## DER TEXT
---+---
Pendler-Sorgen um Parkpickerl. Stadt Wien bekommt in allen Bezirken Tickets für Anrainer. Niederösterreich fordert Lösungen.

Von NÖN Redaktion. Erstellt am 11. Mai 2021 (08:24)
Symbolbild
APA (Fohringer)

Das Parkpickerl, mit dem Anrainer in ihrem Heimatbezirk jederzeit und so lange sie wollen ihr Auto abstellen können, soll voraussichtlich 2022 von bisher einigen auf alle Bezirke Wiens ausgeweitet werden. Auswirkungen hat diese Ankündigung auch für rund 200.000 Pendler aus NÖ sowie an die Bundeshauptstadt angrenzende Gemeinden, in die die Pendler ausweichen müssen, wenn sie nicht mehr in Wien parken können.

Ludwig Schleritzko will Gespräche mit der Stadt Wien führen.
NLK, NLK

Die FPÖ-NÖ sieht in der Ausweitung des Wiener Parkpickerls deshalb einen „direkten Angriff auf alle niederösterreichischen Pendler“. Mobilitätslandesrat Ludwig Schleritzko (ÖVP) geht nicht so weit. Er fordert jedoch Gespräche mit der Stadt und gemeinsame Lösungen.
---+---
## AUFGABEN
- 1) Beantworte zum Artikel über das Parkpickerl:
(a) In welchem Jahr soll das Parkpickerl voraussichtlich auf alle Bezirke Wiens ausgeweitet werden?
(b) Wie viele Pendler aus Niederösterreich sind ungefähr betroffen?
(c) Was fordert Mobilitätslandesrat Ludwig Schleritzko?
- 2) Schreib im Artikel über das Parkpickerl das Stück von „Pendler-Sorgen um Parkpickerl.“ bis „APA (Fohringer)“ neu ab. Setz dabei „Anwohner“ statt „Anrainer“ ein.
- 3) Schreib den Artikel über das Wiener Parkpickerl nach dem letzten Satz weiter.
Die Daten stammen aus einer anderen Quelle.

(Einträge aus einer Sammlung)
---+---
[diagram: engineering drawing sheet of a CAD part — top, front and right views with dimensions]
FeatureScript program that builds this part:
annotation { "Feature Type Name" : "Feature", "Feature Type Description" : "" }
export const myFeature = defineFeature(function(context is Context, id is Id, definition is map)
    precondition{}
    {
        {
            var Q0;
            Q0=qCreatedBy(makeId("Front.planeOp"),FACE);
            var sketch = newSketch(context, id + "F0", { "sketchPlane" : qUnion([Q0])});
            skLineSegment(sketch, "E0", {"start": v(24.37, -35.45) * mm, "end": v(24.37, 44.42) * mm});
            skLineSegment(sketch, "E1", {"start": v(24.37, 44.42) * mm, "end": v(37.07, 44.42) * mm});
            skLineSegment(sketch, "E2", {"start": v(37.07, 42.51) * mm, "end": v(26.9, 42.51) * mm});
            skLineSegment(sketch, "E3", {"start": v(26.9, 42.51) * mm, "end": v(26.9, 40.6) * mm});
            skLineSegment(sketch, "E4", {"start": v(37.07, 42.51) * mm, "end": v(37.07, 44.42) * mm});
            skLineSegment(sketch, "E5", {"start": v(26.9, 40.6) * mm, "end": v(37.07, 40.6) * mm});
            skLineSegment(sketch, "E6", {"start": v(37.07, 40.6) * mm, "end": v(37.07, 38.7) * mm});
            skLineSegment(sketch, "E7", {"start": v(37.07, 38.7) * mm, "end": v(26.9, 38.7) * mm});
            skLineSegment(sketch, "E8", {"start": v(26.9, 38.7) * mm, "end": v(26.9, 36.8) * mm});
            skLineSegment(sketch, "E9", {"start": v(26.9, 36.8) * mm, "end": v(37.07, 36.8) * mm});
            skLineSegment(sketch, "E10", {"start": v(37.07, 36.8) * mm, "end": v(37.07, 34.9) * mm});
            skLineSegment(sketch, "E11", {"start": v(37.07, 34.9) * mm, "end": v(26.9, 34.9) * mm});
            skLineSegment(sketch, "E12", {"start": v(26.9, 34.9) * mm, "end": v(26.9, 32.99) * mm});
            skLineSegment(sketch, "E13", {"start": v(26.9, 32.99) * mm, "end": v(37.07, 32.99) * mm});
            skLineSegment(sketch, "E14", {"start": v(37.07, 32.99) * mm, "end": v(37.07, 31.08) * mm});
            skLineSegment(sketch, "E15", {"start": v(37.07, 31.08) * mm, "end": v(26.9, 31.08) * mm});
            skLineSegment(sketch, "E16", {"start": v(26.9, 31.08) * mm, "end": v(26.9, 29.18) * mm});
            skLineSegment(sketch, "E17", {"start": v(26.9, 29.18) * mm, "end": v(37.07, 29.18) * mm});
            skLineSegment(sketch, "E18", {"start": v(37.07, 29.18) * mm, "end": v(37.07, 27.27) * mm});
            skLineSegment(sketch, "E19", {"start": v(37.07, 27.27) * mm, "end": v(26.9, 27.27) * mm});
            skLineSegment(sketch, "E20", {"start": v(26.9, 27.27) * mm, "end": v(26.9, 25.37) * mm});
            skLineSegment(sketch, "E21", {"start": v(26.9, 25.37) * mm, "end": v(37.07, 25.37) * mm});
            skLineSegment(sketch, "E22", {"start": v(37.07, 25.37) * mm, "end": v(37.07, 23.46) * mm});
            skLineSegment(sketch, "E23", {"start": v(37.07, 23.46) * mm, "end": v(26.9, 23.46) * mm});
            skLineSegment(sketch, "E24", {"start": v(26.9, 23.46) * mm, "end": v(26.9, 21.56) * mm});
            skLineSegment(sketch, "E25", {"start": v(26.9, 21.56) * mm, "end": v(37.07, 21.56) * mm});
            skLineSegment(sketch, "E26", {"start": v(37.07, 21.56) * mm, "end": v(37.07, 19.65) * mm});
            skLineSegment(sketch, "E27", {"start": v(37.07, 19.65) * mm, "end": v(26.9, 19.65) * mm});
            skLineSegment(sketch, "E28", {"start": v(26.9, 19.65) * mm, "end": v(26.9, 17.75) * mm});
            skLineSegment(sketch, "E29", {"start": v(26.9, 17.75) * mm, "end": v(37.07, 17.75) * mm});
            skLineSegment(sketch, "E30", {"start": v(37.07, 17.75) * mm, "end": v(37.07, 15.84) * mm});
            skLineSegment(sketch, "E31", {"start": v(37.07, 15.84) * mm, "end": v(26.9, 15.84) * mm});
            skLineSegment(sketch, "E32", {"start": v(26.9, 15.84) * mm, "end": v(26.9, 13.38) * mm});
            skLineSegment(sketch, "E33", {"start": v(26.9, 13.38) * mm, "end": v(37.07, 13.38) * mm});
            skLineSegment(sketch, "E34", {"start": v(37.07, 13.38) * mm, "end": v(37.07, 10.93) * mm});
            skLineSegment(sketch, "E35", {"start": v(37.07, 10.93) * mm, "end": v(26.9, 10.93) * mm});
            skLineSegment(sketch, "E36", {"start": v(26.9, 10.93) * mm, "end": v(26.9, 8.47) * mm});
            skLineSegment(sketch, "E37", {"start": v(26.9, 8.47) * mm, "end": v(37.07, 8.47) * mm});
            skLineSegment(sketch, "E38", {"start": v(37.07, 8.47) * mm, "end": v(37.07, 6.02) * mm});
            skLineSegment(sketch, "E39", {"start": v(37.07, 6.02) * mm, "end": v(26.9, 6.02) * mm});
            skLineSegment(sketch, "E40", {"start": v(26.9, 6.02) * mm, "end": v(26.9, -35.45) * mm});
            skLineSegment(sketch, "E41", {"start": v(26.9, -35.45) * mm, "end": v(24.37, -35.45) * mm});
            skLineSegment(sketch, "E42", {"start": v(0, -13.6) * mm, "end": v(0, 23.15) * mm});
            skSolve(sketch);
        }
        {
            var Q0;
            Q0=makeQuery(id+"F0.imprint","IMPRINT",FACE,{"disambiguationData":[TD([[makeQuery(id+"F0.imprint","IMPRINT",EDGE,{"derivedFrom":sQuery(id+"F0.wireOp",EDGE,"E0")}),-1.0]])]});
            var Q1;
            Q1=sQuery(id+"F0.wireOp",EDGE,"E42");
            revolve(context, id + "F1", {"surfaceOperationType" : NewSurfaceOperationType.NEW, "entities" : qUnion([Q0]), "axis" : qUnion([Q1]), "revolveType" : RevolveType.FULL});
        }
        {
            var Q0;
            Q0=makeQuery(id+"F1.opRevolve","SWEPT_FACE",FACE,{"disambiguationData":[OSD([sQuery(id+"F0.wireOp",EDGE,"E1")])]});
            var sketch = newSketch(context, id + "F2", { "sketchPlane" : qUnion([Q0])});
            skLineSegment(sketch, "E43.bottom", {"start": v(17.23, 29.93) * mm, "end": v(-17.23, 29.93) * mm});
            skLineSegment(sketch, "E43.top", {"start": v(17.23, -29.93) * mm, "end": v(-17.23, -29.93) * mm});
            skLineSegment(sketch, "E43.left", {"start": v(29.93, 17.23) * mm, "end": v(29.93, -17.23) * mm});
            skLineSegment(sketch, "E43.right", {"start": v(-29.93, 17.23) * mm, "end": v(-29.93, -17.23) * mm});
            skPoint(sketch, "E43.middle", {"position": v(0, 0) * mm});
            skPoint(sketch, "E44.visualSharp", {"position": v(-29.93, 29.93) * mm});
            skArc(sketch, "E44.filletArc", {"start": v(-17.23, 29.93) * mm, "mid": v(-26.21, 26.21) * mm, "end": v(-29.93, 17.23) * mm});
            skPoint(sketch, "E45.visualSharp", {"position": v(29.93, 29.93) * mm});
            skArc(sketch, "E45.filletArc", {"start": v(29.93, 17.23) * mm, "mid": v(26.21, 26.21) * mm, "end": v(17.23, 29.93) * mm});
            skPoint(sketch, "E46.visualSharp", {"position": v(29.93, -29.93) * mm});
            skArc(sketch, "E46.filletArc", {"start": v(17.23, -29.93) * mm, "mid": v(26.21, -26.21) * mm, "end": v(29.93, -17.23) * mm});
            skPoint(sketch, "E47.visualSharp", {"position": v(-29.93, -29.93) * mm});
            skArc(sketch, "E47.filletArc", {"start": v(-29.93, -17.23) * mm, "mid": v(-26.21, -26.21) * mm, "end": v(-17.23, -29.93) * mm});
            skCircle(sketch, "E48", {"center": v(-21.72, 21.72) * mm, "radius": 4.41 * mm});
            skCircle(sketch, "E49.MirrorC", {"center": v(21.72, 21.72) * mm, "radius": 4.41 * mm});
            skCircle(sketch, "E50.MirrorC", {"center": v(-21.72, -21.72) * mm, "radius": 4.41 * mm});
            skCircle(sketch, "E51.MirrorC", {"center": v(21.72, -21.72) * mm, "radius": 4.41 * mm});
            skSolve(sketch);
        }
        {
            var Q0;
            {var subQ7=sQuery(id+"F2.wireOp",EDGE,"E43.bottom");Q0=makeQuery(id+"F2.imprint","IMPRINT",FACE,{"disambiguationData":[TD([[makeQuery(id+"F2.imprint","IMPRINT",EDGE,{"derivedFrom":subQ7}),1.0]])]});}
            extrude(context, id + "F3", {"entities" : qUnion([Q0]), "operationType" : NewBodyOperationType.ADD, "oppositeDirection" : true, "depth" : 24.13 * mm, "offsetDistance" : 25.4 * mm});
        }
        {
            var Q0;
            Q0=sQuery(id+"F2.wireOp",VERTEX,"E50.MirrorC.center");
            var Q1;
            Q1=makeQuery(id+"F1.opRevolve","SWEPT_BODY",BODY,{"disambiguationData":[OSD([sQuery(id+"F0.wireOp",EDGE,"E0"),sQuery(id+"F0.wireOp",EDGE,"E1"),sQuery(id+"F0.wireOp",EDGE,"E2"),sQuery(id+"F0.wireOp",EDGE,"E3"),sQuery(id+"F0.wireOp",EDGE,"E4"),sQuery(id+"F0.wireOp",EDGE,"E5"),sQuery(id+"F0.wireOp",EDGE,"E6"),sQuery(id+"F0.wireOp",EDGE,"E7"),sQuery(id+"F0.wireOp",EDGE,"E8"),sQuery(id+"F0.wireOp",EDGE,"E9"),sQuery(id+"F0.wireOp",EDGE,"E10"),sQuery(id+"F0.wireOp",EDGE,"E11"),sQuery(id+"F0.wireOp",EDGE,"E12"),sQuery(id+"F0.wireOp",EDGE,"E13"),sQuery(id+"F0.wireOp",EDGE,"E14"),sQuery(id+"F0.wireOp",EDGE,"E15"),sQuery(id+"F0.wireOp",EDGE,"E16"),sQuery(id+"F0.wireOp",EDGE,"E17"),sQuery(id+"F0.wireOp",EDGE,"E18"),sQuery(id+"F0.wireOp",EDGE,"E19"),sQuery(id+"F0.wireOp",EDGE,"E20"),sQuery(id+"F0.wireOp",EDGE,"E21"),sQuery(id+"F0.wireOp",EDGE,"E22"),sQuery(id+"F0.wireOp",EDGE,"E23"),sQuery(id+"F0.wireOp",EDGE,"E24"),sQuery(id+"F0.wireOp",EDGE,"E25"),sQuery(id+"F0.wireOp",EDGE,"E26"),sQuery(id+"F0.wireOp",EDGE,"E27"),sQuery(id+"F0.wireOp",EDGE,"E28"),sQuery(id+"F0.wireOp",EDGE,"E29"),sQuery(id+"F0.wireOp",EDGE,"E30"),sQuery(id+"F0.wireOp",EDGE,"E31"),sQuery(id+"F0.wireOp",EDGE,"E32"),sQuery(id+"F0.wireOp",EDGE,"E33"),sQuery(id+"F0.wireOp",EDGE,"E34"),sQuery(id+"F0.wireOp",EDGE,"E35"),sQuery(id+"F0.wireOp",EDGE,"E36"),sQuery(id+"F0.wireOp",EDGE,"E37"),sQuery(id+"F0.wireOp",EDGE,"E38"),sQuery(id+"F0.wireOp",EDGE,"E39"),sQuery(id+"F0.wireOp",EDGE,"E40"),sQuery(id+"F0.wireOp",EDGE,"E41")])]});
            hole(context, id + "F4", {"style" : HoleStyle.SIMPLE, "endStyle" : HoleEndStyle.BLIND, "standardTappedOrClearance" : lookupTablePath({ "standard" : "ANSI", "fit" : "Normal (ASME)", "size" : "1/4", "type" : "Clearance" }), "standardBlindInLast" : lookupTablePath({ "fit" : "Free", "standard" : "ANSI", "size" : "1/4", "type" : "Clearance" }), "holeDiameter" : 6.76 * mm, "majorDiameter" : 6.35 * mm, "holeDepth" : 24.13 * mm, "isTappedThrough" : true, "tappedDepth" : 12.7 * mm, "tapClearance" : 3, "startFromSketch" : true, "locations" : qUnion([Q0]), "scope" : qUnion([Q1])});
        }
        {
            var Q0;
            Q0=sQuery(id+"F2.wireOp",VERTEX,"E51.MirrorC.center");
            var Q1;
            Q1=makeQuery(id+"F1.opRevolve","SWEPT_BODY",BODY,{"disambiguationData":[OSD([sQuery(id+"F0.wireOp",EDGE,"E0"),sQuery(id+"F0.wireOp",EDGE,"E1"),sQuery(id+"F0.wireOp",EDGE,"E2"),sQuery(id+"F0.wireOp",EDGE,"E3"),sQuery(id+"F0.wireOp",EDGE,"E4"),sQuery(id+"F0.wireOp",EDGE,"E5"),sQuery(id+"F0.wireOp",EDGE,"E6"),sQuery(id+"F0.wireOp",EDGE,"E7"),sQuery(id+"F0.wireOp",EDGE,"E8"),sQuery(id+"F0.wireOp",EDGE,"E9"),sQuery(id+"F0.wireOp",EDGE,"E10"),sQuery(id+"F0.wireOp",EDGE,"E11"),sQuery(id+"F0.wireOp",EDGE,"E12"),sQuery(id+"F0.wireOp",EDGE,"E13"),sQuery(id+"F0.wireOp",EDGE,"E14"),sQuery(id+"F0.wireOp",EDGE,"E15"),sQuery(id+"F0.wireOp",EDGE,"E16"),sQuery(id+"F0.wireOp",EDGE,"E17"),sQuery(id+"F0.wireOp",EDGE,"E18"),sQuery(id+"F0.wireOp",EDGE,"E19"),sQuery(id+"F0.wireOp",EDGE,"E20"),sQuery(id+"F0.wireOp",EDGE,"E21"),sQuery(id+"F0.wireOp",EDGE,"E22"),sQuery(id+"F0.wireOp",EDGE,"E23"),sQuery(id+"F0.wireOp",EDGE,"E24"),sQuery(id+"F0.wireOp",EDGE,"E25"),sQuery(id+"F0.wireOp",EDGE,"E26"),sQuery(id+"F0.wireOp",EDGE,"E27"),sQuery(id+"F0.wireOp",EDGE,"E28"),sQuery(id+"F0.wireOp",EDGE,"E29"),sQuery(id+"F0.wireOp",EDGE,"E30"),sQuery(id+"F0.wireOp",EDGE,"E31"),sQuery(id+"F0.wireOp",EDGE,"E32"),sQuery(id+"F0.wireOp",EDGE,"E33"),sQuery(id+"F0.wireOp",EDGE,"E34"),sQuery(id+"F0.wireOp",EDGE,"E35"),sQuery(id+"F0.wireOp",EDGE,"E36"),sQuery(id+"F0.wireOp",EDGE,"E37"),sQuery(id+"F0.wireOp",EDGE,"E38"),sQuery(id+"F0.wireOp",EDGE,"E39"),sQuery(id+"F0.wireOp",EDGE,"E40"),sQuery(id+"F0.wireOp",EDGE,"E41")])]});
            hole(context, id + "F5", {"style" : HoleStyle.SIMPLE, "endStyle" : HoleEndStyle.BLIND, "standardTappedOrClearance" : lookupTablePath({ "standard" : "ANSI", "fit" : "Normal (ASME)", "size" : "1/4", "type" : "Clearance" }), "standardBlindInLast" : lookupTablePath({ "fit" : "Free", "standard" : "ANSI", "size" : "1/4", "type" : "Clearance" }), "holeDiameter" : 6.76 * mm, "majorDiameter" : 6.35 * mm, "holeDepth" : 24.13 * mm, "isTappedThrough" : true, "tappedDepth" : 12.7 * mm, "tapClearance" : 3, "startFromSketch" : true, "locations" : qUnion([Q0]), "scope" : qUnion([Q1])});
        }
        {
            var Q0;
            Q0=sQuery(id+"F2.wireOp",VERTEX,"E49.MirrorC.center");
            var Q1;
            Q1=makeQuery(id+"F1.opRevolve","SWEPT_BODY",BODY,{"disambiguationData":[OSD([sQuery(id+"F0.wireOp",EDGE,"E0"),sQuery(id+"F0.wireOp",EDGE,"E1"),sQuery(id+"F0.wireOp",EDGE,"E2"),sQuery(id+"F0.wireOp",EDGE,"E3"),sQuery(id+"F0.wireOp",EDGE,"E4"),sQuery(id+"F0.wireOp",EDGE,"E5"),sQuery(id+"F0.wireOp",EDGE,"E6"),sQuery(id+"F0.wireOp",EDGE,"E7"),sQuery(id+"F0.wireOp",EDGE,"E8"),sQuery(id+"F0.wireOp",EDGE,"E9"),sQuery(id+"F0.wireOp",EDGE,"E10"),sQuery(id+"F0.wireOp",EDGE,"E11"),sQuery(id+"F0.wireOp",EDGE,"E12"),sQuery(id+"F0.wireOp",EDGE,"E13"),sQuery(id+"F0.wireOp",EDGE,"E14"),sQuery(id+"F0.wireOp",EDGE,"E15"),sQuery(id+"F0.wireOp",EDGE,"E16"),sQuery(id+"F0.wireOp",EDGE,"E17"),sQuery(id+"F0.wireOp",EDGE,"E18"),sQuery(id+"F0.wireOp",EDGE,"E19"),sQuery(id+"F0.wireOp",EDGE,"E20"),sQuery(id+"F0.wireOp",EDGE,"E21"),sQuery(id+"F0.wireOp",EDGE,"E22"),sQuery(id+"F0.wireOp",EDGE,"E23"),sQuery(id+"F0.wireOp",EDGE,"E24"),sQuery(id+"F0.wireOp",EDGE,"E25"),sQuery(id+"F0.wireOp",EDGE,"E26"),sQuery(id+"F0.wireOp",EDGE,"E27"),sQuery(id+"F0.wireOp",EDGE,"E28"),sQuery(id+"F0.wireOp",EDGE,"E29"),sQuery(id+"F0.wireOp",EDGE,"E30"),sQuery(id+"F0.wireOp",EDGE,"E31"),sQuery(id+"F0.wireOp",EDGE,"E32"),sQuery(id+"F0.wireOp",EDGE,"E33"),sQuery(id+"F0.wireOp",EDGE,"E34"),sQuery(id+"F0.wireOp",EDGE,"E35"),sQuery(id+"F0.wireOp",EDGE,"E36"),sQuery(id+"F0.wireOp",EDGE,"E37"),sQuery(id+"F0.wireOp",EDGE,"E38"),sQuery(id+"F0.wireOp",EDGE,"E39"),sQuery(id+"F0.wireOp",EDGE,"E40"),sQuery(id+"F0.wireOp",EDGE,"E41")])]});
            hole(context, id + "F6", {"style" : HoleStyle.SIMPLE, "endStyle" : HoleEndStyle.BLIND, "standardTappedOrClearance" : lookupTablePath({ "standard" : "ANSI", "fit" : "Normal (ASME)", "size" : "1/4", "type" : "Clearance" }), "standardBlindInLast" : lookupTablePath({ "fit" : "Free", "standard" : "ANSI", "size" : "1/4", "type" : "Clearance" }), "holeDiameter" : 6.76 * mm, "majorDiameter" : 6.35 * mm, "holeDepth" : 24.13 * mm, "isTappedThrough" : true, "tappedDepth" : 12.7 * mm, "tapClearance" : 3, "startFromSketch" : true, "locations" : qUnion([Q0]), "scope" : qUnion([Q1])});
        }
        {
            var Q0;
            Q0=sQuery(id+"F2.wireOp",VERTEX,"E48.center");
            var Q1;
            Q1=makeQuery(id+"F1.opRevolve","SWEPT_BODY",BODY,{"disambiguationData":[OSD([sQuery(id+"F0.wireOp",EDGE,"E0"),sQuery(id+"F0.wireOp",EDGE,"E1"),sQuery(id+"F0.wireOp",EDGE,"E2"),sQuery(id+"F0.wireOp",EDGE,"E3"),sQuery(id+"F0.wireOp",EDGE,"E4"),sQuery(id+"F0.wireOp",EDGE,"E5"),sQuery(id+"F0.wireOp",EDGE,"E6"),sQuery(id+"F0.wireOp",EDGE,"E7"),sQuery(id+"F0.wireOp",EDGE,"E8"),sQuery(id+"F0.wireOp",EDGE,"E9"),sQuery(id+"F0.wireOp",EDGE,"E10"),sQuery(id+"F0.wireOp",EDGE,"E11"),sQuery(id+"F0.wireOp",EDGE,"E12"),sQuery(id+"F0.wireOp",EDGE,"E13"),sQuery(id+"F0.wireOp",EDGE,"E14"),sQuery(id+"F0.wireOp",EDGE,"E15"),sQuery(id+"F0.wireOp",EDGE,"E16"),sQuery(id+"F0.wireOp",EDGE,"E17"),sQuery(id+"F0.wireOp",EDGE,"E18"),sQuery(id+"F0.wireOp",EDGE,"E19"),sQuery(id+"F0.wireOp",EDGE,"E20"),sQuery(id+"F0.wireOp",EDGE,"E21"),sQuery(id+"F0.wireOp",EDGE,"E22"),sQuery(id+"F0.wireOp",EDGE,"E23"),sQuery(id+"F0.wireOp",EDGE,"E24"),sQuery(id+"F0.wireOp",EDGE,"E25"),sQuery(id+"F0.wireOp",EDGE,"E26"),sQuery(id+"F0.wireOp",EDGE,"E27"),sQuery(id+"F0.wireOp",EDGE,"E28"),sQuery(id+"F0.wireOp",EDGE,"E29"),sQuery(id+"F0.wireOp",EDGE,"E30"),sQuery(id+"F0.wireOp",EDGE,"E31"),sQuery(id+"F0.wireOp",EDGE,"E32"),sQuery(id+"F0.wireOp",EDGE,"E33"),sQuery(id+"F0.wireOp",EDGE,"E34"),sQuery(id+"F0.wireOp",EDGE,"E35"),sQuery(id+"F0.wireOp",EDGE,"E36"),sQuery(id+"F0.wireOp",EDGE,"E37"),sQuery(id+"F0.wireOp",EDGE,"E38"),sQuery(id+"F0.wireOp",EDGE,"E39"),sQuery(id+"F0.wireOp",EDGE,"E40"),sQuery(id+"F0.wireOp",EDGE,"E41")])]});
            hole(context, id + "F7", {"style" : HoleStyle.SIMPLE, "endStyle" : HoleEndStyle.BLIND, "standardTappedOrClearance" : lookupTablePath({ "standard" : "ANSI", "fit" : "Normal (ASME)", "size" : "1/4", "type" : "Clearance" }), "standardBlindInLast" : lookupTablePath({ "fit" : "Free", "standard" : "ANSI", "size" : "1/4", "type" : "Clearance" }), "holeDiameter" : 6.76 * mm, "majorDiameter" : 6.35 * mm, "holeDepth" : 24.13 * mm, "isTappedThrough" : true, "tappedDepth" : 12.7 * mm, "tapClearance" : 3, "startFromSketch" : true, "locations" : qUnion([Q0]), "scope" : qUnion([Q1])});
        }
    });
---+---
## ERGEBNISSE
- 1)
(a) 2022
(b) Rund 200.000
(c) Gespräche mit der Stadt und gemeinsame Lösungen

- 2)
Pendler-Sorgen um Parkpickerl. Stadt Wien bekommt in allen Bezirken Tickets für Anwohner. Niederösterreich fordert Lösungen.

Von NÖN Redaktion. Erstellt am 11. Mai 2021 (08:24)
Symbolbild
APA (Fohringer)

- 3)
So brauche es aus Schleritzkos Sicht etwa den Ausbau der Park&Ride-Anlagen in Gemeinden rund um Wien. „Heute stehen in NÖ 40.000 kostenlose Park&Ride-Stellplätze für Pkw zur Verfügung und damit mehr als in allen anderen Bundesländern zusammen.“ Die Stadt Wien habe sich bereit erklärt, die Errichtung neuer Anlagen mitzufinanzieren. Konkret werde an der Umsetzung der Anlagen in Himberg, Gramatneusiedl, Trautmannsdorf, Götzendorf (Bezirk Bruck an der Leitha), Leobersdorf, Ebreichsdorf (beide Bezirk Baden), Ebenfurth (Bezirk Wiener Neustadt) und Wiener-Neustadt-Stadt gearbeitet.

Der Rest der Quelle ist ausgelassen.